[START Supplied entries]
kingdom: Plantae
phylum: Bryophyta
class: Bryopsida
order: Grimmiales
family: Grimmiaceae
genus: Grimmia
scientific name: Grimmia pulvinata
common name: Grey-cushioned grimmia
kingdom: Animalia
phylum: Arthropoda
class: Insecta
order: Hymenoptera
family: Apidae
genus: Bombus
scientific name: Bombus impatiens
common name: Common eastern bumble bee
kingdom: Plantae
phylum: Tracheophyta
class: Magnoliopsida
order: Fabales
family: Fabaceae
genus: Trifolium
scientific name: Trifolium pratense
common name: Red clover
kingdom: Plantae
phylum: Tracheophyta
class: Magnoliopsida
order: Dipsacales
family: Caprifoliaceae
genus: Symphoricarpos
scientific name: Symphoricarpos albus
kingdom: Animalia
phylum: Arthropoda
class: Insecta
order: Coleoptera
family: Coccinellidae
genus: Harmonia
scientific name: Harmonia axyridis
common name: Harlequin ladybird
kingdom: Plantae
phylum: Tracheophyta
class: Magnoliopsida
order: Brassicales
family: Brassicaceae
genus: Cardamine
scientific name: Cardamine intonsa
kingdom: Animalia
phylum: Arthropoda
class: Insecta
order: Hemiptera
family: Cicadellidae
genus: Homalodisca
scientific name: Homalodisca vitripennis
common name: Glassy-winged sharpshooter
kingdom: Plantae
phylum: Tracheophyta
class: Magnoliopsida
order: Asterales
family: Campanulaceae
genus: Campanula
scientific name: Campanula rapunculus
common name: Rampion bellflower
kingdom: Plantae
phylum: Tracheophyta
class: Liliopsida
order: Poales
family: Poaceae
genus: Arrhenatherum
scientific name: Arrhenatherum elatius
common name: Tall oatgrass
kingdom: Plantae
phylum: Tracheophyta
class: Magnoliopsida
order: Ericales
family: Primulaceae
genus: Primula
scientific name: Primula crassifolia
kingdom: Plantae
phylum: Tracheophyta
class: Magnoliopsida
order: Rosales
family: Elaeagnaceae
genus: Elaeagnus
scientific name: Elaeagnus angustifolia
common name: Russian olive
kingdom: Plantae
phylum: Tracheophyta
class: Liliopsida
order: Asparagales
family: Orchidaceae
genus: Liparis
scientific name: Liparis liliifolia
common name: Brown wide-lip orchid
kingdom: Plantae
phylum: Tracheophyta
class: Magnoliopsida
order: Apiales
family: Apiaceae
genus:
[END Supplied entries]
**What to produce**
Swap every "common name" in the listing above for "vernacular name" and write the lines out again with nothing else changed.

**Correct result**
kingdom: Plantae
phylum: Bryophyta
class: Bryopsida
order: Grimmiales
family: Grimmiaceae
genus: Grimmia
scientific name: Grimmia pulvinata
vernacular name: Grey-cushioned grimmia
kingdom: Animalia
phylum: Arthropoda
class: Insecta
order: Hymenoptera
family: Apidae
genus: Bombus
scientific name: Bombus impatiens
vernacular name: Common eastern bumble bee
kingdom: Plantae
phylum: Tracheophyta
class: Magnoliopsida
order: Fabales
family: Fabaceae
genus: Trifolium
scientific name: Trifolium pratense
vernacular name: Red clover
kingdom: Plantae
phylum: Tracheophyta
class: Magnoliopsida
order: Dipsacales
family: Caprifoliaceae
genus: Symphoricarpos
scientific name: Symphoricarpos albus
kingdom: Animalia
phylum: Arthropoda
class: Insecta
order: Coleoptera
family: Coccinellidae
genus: Harmonia
scientific name: Harmonia axyridis
vernacular name: Harlequin ladybird
kingdom: Plantae
phylum: Tracheophyta
class: Magnoliopsida
order: Brassicales
family: Brassicaceae
genus: Cardamine
scientific name: Cardamine intonsa
kingdom: Animalia
phylum: Arthropoda
class: Insecta
order: Hemiptera
family: Cicadellidae
genus: Homalodisca
scientific name: Homalodisca vitripennis
vernacular name: Glassy-winged sharpshooter
kingdom: Plantae
phylum: Tracheophyta
class: Magnoliopsida
order: Asterales
family: Campanulaceae
genus: Campanula
scientific name: Campanula rapunculus
vernacular name: Rampion bellflower
kingdom: Plantae
phylum: Tracheophyta
class: Liliopsida
order: Poales
family: Poaceae
genus: Arrhenatherum
scientific name: Arrhenatherum elatius
vernacular name: Tall oatgrass
kingdom: Plantae
phylum: Tracheophyta
class: Magnoliopsida
order: Ericales
family: Primulaceae
genus: Primula
scientific name: Primula crassifolia
kingdom: Plantae
phylum: Tracheophyta
class: Magnoliopsida
order: Rosales
family: Elaeagnaceae
genus: Elaeagnus
scientific name: Elaeagnus angustifolia
vernacular name: Russian olive
kingdom: Plantae
phylum: Tracheophyta
class: Liliopsida
order: Asparagales
family: Orchidaceae
genus: Liparis
scientific name: Liparis liliifolia
vernacular name: Brown wide-lip orchid
kingdom: Plantae
phylum: Tracheophyta
class: Magnoliopsida
order: Apiales
family: Apiaceae
genus:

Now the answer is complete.